Provided by pixielee43_11494785
Categories Breads
Time 3h25m
Yield 1 loaf, 6-8 serving(s)
Number Of Ingredients 15
Steps:
- Rinse quinoa well then proceed with recipe.
- Cook the 1 cup of quinoa in the 2 cups of water 10 to 15 minutes or until water is absorbed, cool to room temperature.
- Cook the oatmeal in the water and milk and let cool to room temperature.
- Place the 3/4 cup of warm water and honey in large bowl (or in bowl of stand mixer) and mix in the dry yeast, let proof 10 to 15 minutes.
- Stir in oil, powdered milk and sourdough starter (if using) into yeast mixture with wooden spoon (or dough hook on low speed if using).

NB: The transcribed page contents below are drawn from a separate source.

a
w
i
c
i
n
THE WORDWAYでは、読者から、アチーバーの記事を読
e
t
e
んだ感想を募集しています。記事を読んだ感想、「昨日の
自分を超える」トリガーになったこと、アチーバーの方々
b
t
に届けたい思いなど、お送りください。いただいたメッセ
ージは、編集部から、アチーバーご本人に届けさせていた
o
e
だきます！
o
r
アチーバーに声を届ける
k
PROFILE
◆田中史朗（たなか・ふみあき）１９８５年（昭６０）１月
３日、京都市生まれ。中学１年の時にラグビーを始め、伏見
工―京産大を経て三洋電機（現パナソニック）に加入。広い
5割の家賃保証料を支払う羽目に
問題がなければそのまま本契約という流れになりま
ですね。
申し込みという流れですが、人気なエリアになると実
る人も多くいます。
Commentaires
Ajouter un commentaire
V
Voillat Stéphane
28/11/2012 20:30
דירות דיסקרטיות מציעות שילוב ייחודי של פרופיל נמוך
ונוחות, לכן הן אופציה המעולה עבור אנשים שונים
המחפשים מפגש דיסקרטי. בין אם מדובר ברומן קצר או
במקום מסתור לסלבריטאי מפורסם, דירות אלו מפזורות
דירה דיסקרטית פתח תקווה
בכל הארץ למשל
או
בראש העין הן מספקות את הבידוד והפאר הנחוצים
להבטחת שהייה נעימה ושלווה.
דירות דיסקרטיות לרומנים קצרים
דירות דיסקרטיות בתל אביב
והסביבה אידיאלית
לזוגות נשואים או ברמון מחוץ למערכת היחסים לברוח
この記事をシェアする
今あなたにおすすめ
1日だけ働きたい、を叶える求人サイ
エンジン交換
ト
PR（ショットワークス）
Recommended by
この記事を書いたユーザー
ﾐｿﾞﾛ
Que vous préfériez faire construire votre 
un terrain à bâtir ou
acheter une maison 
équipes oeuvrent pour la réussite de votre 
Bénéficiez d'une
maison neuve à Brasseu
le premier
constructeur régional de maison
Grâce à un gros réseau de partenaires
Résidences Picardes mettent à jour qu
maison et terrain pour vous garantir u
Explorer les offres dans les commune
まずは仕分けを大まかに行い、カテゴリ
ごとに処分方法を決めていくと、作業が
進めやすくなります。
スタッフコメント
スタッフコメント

- Add 1 cup of bread flour and salt and mix well.
- Add cooled quinoa and oatmeal and stir.
- Add whole wheat flour and another cup of bread flour and mix well. When dough starts to get stiff turn out onto floured surface and continue to knead adding flour as needed to achieve a smooth elastic slightly tacky dough. Follow same directions if using dough hook on stand mixer to achieve same end results.
- Form dough into a ball and place into a large oiled bowl, cover with plastic wrap and place in warm place and let rise until doubled, 1 or 2 hours depending on the warmth of your kitchen.
- Punch dough down, form into desired shape and let rise second time until almost doubled again.
- Brush top with water or egg wash and sprinkle top with raw quinoa.
- Place in preheated 400 degree oven for 25-30 minutes or until load is golden brown and sounds hollow when tapped on bottom.
- Cover with foil if browning to fast.